Micro/nanoparticles represent an alternative geometry employed to introduce near-field focusing and simultaneous heating at the sub-wavelength scale, especially in the application of laser-assisted nanopatterning and nanolithography on a large-area substrate. Knowledge of the temperature and thermal stress beneath particles is critical; however, acquiring this knowledge remains a significant challenge for immediate sensing. Tang et al. has conducted pioneering experimental work on direct measurement of temperature and thermal stress in a silicon substrate beneath various transparent microstructures, including a single silica particle, a glass fiber, and a layer of particles (Fig. 5). The corresponding simulation of the same particle-substrate structure was performed to correlate the simulated optical field with the experimental result (Fig. 8).

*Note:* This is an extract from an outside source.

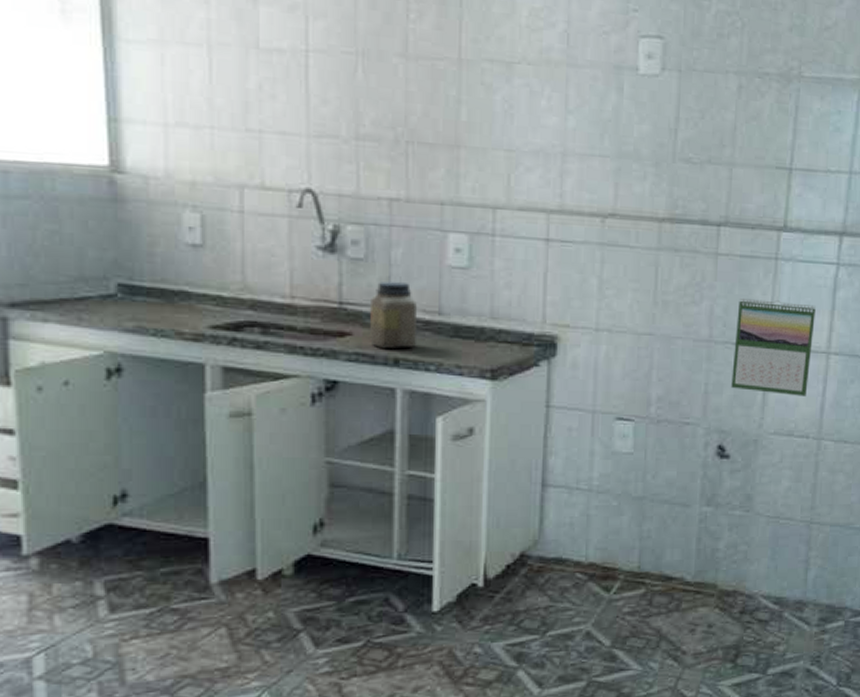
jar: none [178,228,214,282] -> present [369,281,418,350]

Although various experimental methods have been developed for nanoscale probing, the theoretical simulation, e.g., molecular dynamic simulation, is a predominant method to predict atomic-level phenomena in an ultrafast period in laser-assisted near-field nonmanufacturing processes. In addition, the previous work primarily focused on enhancing the optical field under SPM tips, the light confinement effect, and the temperature evolution of the tip and substrate only under the condition of no phase change. However, the incident laser is extremely focused and enhanced in a nanodomain in the surface to be processed under the tip; thus, the material in this domain undergoes intense heating, phase change, phase explosion, stress generation and propagation, and rapid structural evolution in a very short time. Computer simulation research has focused more on small-scale and short-time heating processes, which would lose important information on material/structure evolution. Wang established a large-scale system with hundreds of millions of atoms and studied the long-term behavior and structural evolution of heating, melting, phase transition, solidification, and defect formation in laser-assisted tip-based near-field nanomanufacturing (Figs. 9--14). In addition, the shock wave during the nanomanufacturing process has been studied extensively (Figs. 16--18). Although simulation results were based on a few assumptions, the models used in the simulations were designed according to real dimensions, and this provided cutting-edge and detailed knowledge and understanding of physical images.

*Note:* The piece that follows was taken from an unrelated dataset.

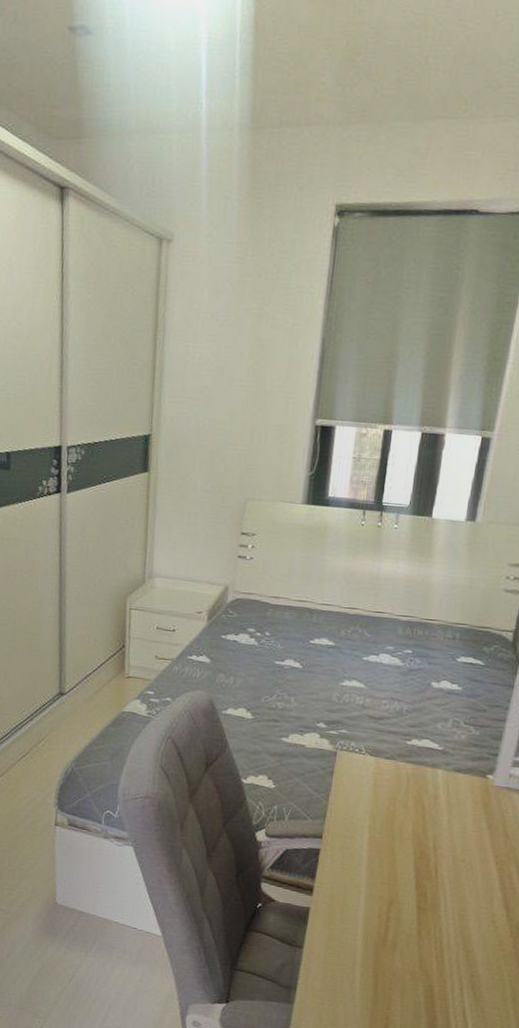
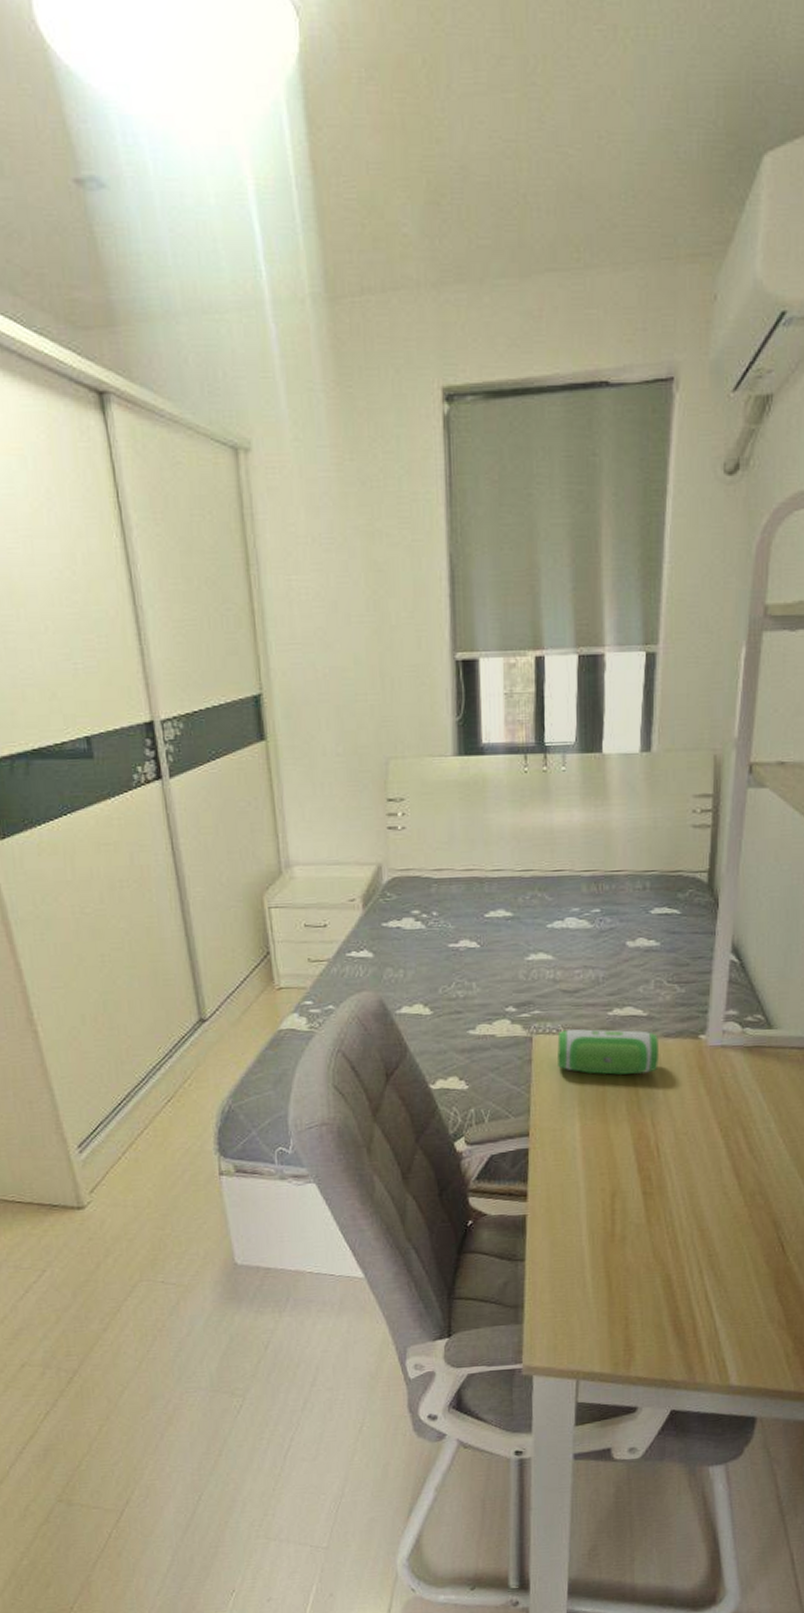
speaker: none [356,750,450,801] -> present [557,1028,658,1075]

Conclusions and Prospects This review primarily focuses on experimental and theoretical investigations of the optical, temperature, and stress fields, and simulation study of the structural evolution in SPM tip-based laser-assisted near-field nanomanufacturing. However, unsolved problems remain in laser-assisted near-field nanomanufacturing. In the ultrafast and dynamic process of nanostructure manufacturing, the physical phenomena in such a small domain (e.g., nano to subnano domains) are difficult to observe and detect. Although newly developed laser-assisted probe methods are nanoscale accessible, they take much more time to satisfy signal collecting than the entire time range of ultrafast dynamic process of nanomanufacturing. In addition, SPM tips are fragile and can be easily damaged and contaminated, and their geometric shape change significantly affects the near-field electromagnetic field distribution. The unexpected change in tips shape will then widen the near-field light field distribution around the needle apex and make the manufactured structure deviate from expectation. The high temperature rise in laser-assisted near-field nanomanufacturing will introduce large thermal expansion in both the tip and the processed surface, and yield unstable measurements because the distance between the tip and substrate is only several nanometers. In terms of rapid response measurement, large-scale manufacturing, and improving and expanding industrial applications, this technology still has room for significant development and improvement.